Optum labs — a start to achieving these goals. A proverbial village is required to make sense of the messy medley of data points that is big data in health care today, integrate and manage them in a safe and secure environment, and translate the findings into practice. One such village is Optum Labs, a research collaborative that has brought together data from the administrative claims of more than 100 million patients and the electronic medical records of over 30 million patients, along with researchers, patient advocates, policy makers, providers, payers, and pharmaceuticals and life sciences companies. The vision of Optum Labs is to boost the generation of high-quality comparative-effectiveness evidence, accelerate translation of knowledge into the development of new predictive models and tools, and improve the delivery of care.

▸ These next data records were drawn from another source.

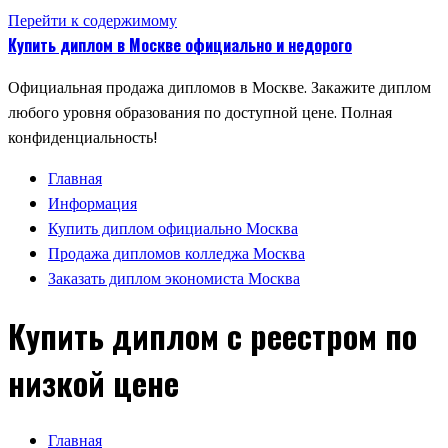
Перейти к содержимому
Купить диплом в Москве официально и недорого
Официальная продажа дипломов в Москве. Закажите диплом
любого уровня образования по доступной цене. Полная
конфиденциальность!
Главная
Информация
Купить диплом официально Москва
Продажа дипломов колледжа Москва
Заказать диплом экономиста Москва
Купить диплом с реестром по
низкой цене
Главная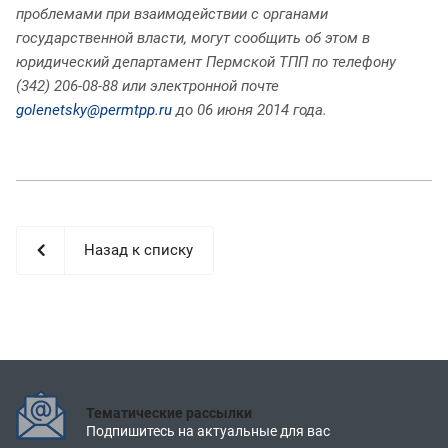
проблемами при взаимодействии с органами
государственной власти, могут сообщить об этом в
юридический департамент Пермской ТПП по телефону
(342) 206-08-88 или электронной почте
golenetsky@permtpp.ru
до 06 июня 2014 года.
Назад к списку
Тематические рассылки
Подпишитесь на актуальные для вас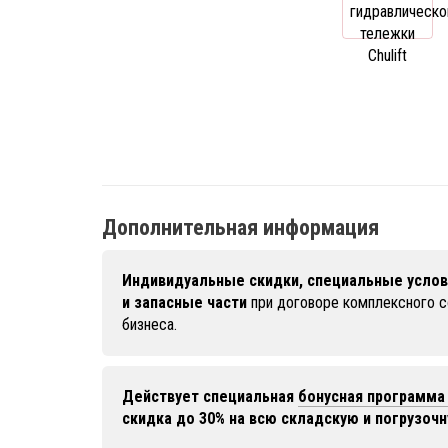
Дополнительная информация
Индивидуальные скидки, специальные услов
и запасные части
при договоре комплексного 
бизнеса.
Действует специальная
бонусная программа 
скидка до 30% на всю складскую и погрузочн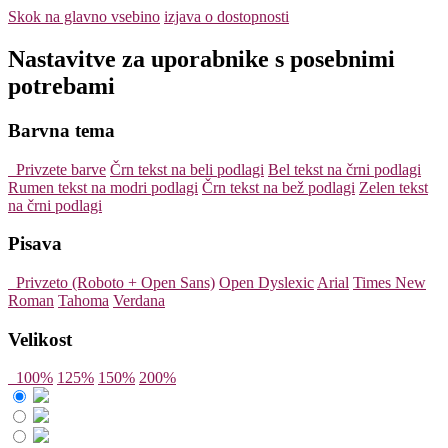
Skok na glavno vsebino
izjava o dostopnosti
Nastavitve za uporabnike s posebnimi
potrebami
Barvna tema
Privzete barve
Črn tekst na beli podlagi
Bel tekst na črni podlagi
Rumen tekst na modri podlagi
Črn tekst na bež podlagi
Zelen tekst
na črni podlagi
Pisava
Privzeto (Roboto + Open Sans)
Open Dyslexic
Arial
Times New
Roman
Tahoma
Verdana
Velikost
100%
125%
150%
200%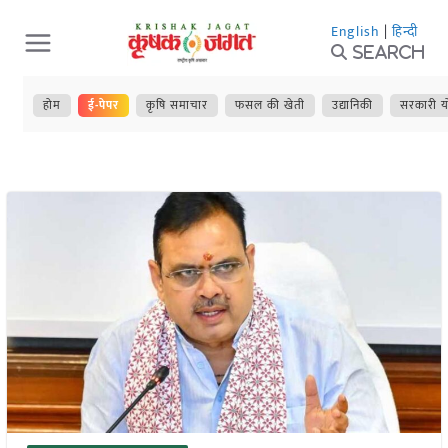
Skip
English
|
हिन्दी
to
Search
content
होम
ई-पेपर
कृषि समाचार
फसल की खेती
उद्यानिकी
सरकारी य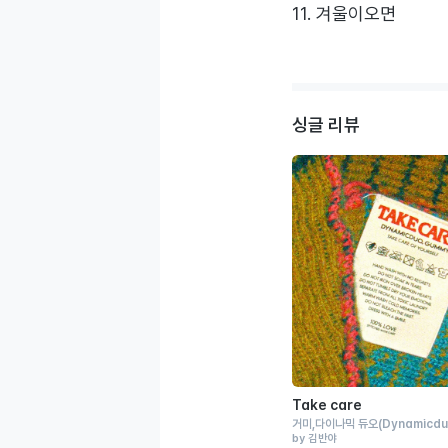
11. 겨울이오면
싱글 리뷰
Take care
거미
다이나믹 듀오
(Dynamicdu
by 김반야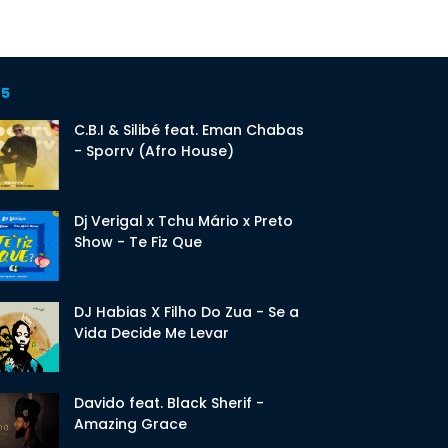
 5
C.B.I & Silibé feat. Eman Chabas
- Sporrv (Afro House)
Dj Verigal x Tchu Mário x Preto
Show - Te Fiz Que
DJ Habias X Filho Do Zua - Se a
Vida Decide Me Levar
Davido feat. Black Sherif -
Amazing Grace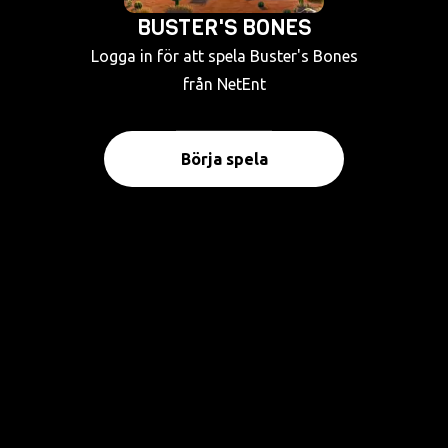
BUSTER'S BONES
Logga in för att spela Buster's Bones
från NetEnt
Börja spela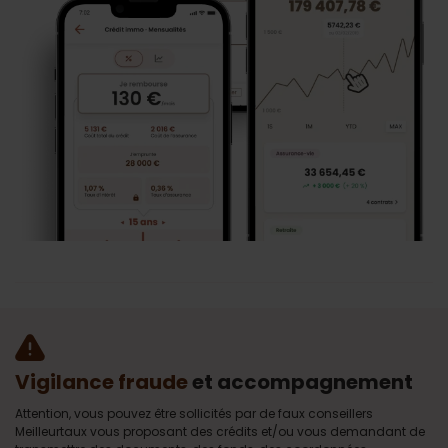
Vigilance fraude
et accompagnement
Attention, vous pouvez être sollicités par de faux conseillers
Meilleurtaux vous proposant des crédits et/ou vous demandant de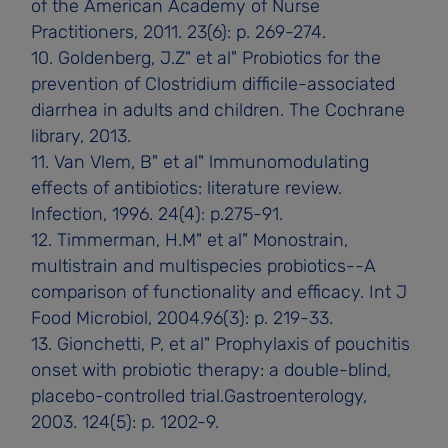
of the American Academy of Nurse
Practitioners, 2011. 23(6): p. 269-274.
10. Goldenberg, J.Z" et al" Probiotics for the
prevention of Clostridium difficile-associated
diarrhea in adults and children. The Cochrane
library, 2013.
11. Van Vlem, B" et al" lmmunomodulating
effects of antibiotics: literature review.
lnfection, 1996. 24(4): p.275-91.
12. Timmerman, H.M" et al" Monostrain,
multistrain and multispecies probiotics--A
comparison of functionality and efficacy. Int J
Food Microbiol, 2004.96(3): p. 219-33.
13. Gionchetti, P, et al" Prophylaxis of pouchitis
onset with probiotic therapy: a double-blind,
placebo-controlled trial.Gastroenterology,
2003. 124(5): p. 1202-9.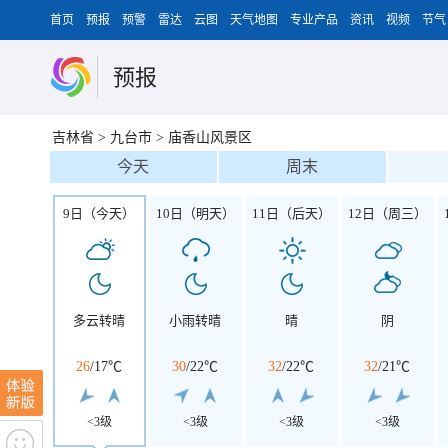
首页
预报
预警
雷达
云图
天气地图
专业产品
资讯
视频
节气
预报
吉林省
>
九台市
>
庙香山风景区
今天
周末
9日（今天）
10日（明天）
11日（后天）
12日（周三）
多云转晴
小雨转晴
晴
阴
26
/
17℃
30
/
22℃
32
/
22℃
32
/
21℃
<3级
<3级
<3级
<3级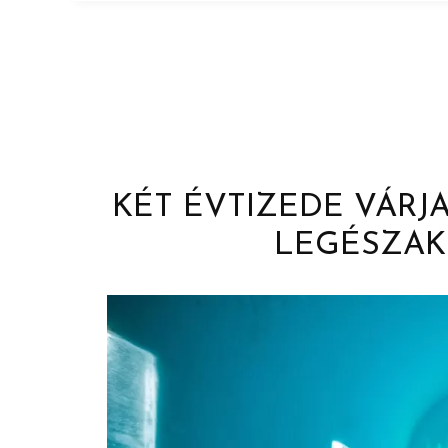
KÉT ÉVTIZEDE VÁRJ
LEGÉSZAK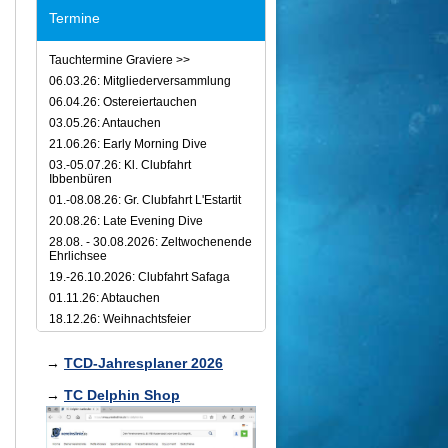
Termine
Tauchtermine Graviere >>
06.03.26: Mitgliederversammlung
06.04.26: Ostereiertauchen
03.05.26: Antauchen
21.06.26: Early Morning Dive
03.-05.07.26: Kl. Clubfahrt
Ibbenbüren
01.-08.08.26: Gr. Clubfahrt L'Estartit
20.08.26: Late Evening Dive
28.08. - 30.08.2026: Zeltwochenende
Ehrlichsee
19.-26.10.2026: Clubfahrt Safaga
01.11.26: Abtauchen
18.12.26: Weihnachtsfeier
→
TCD-Jahresplaner 2026
→
TC Delphin Shop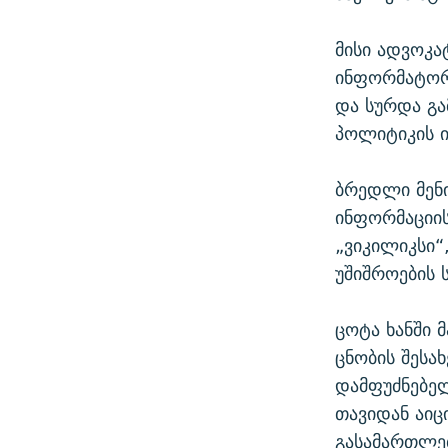
მისი ადვოკა
ინფორმატორ
და სურდა გა
პოლიტიკის 
ბრედლი მენი
ინფორმაციის
„ვიკილიკსი“
უშიშროების 
ცოტა ხანში 
ცნობის შესახ
დამფუძნებელ
თავიდან აიც
გასამართლე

For almost two years now, researchers from Optum Labs’s 15 partner organizations have been working in this environment. The knowledge generation within Optum Labs is in its infancy, but early signs point to a significant potential to change health care with more than a 100 studies currently under way. Optum Labs’s priority is to enable clinicians to connect insights from big data directly to the care of an individual patient. This is particularly important for complex patients whose care requires careful prioritization (e.g., people with “comorbidities,” or multiple chronic conditions). For example, researchers are studying the longitudinal variation in care analysis of hip and knee surgery in patients with diabetes and obesity. By analyzing the data on their treatment outcomes, we may be able to learn something that will help us create better protocols for caring for them. The hope is to gain insights about what works and for whom. Ultimately, what should drive this initiative and others is to addresses the complexities, unmet needs, and challenges facing patients.